====== Available data ======

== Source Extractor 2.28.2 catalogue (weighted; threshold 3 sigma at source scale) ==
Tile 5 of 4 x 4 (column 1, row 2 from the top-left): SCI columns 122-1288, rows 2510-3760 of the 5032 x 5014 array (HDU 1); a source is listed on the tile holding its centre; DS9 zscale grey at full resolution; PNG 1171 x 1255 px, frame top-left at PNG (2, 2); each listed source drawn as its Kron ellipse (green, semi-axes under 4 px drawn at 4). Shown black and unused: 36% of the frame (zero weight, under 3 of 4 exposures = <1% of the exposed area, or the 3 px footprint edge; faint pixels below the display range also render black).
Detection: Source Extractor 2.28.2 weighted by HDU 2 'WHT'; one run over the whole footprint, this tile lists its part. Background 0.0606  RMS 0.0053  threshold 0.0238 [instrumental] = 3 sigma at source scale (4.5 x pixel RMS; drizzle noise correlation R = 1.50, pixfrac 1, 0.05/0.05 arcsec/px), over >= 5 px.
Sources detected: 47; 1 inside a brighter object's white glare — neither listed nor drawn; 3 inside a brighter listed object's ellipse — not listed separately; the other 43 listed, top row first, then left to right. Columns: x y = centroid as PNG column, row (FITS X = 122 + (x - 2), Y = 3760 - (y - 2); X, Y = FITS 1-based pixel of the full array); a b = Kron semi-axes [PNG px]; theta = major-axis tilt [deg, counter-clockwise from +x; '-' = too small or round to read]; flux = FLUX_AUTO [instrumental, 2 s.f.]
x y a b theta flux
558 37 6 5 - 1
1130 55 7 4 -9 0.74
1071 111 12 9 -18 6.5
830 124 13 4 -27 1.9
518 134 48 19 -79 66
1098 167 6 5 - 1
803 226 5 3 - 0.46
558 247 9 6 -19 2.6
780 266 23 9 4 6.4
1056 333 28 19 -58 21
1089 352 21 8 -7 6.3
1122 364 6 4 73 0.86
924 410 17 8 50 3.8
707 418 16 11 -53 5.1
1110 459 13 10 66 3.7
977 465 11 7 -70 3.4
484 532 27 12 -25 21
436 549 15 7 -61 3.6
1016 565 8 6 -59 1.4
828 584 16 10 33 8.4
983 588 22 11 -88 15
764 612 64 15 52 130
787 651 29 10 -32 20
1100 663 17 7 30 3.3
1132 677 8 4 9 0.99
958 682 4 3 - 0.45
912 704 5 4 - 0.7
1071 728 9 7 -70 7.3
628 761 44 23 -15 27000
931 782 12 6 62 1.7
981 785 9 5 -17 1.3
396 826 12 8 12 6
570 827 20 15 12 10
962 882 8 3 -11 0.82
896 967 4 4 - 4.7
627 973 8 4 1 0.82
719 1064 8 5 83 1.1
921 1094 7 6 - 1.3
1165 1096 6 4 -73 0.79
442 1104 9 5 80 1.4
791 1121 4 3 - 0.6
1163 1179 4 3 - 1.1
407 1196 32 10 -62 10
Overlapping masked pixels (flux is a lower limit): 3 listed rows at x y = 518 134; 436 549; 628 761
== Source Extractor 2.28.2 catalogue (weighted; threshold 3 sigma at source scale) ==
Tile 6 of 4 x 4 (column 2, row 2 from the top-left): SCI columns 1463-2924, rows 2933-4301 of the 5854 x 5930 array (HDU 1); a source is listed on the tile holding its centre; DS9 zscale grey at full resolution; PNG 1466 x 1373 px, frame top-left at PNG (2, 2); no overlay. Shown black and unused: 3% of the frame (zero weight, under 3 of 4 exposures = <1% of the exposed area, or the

======

> [Requirements]
Rewrite the material as a numbered list, from its first line through the line containing "912 704 5 4 - 0.7", both included, and leave out any blank lines.

> [Result]
1. == Source Extractor 2.28.2 catalogue (weighted; threshold 3 sigma at source scale) ==
2. Tile 5 of 4 x 4 (column 1, row 2 from the top-left): SCI columns 122-1288, rows 2510-3760 of the 5032 x 5014 array (HDU 1); a source is listed on the tile holding its centre; DS9 zscale grey at full resolution; PNG 1171 x 1255 px, frame top-left at PNG (2, 2); each listed source drawn as its Kron ellipse (green, semi-axes under 4 px drawn at 4). Shown black and unused: 36% of the frame (zero weight, under 3 of 4 exposures = <1% of the exposed area, or the 3 px footprint edge; faint pixels below the display range also render black).
3. Detection: Source Extractor 2.28.2 weighted by HDU 2 'WHT'; one run over the whole footprint, this tile lists its part. Background 0.0606  RMS 0.0053  threshold 0.0238 [instrumental] = 3 sigma at source scale (4.5 x pixel RMS; drizzle noise correlation R = 1.50, pixfrac 1, 0.05/0.05 arcsec/px), over >= 5 px.
4. Sources detected: 47; 1 inside a brighter object's white glare — neither listed nor drawn; 3 inside a brighter listed object's ellipse — not listed separately; the other 43 listed, top row first, then left to right. Columns: x y = centroid as PNG column, row (FITS X = 122 + (x - 2), Y = 3760 - (y - 2); X, Y = FITS 1-based pixel of the full array); a b = Kron semi-axes [PNG px]; theta = major-axis tilt [deg, counter-clockwise from +x; '-' = too small or round to read]; flux = FLUX_AUTO [instrumental, 2 s.f.]
5. x y a b theta flux
6. 558 37 6 5 - 1
7. 1130 55 7 4 -9 0.74
8. 1071 111 12 9 -18 6.5
9. 830 124 13 4 -27 1.9
10. 518 134 48 19 -79 66
11. 1098 167 6 5 - 1
12. 803 226 5 3 - 0.46
13. 558 247 9 6 -19 2.6
14. 780 266 23 9 4 6.4
15. 1056 333 28 19 -58 21
16. 1089 352 21 8 -7 6.3
17. 1122 364 6 4 73 0.86
18. 924 410 17 8 50 3.8
19. 707 418 16 11 -53 5.1
20. 1110 459 13 10 66 3.7
21. 977 465 11 7 -70 3.4
22. 484 532 27 12 -25 21
23. 436 549 15 7 -61 3.6
24. 1016 565 8 6 -59 1.4
25. 828 584 16 10 33 8.4
26. 983 588 22 11 -88 15
27. 764 612 64 15 52 130
28. 787 651 29 10 -32 20
29. 1100 663 17 7 30 3.3
30. 1132 677 8 4 9 0.99
31. 958 682 4 3 - 0.45
32. 912 704 5 4 - 0.7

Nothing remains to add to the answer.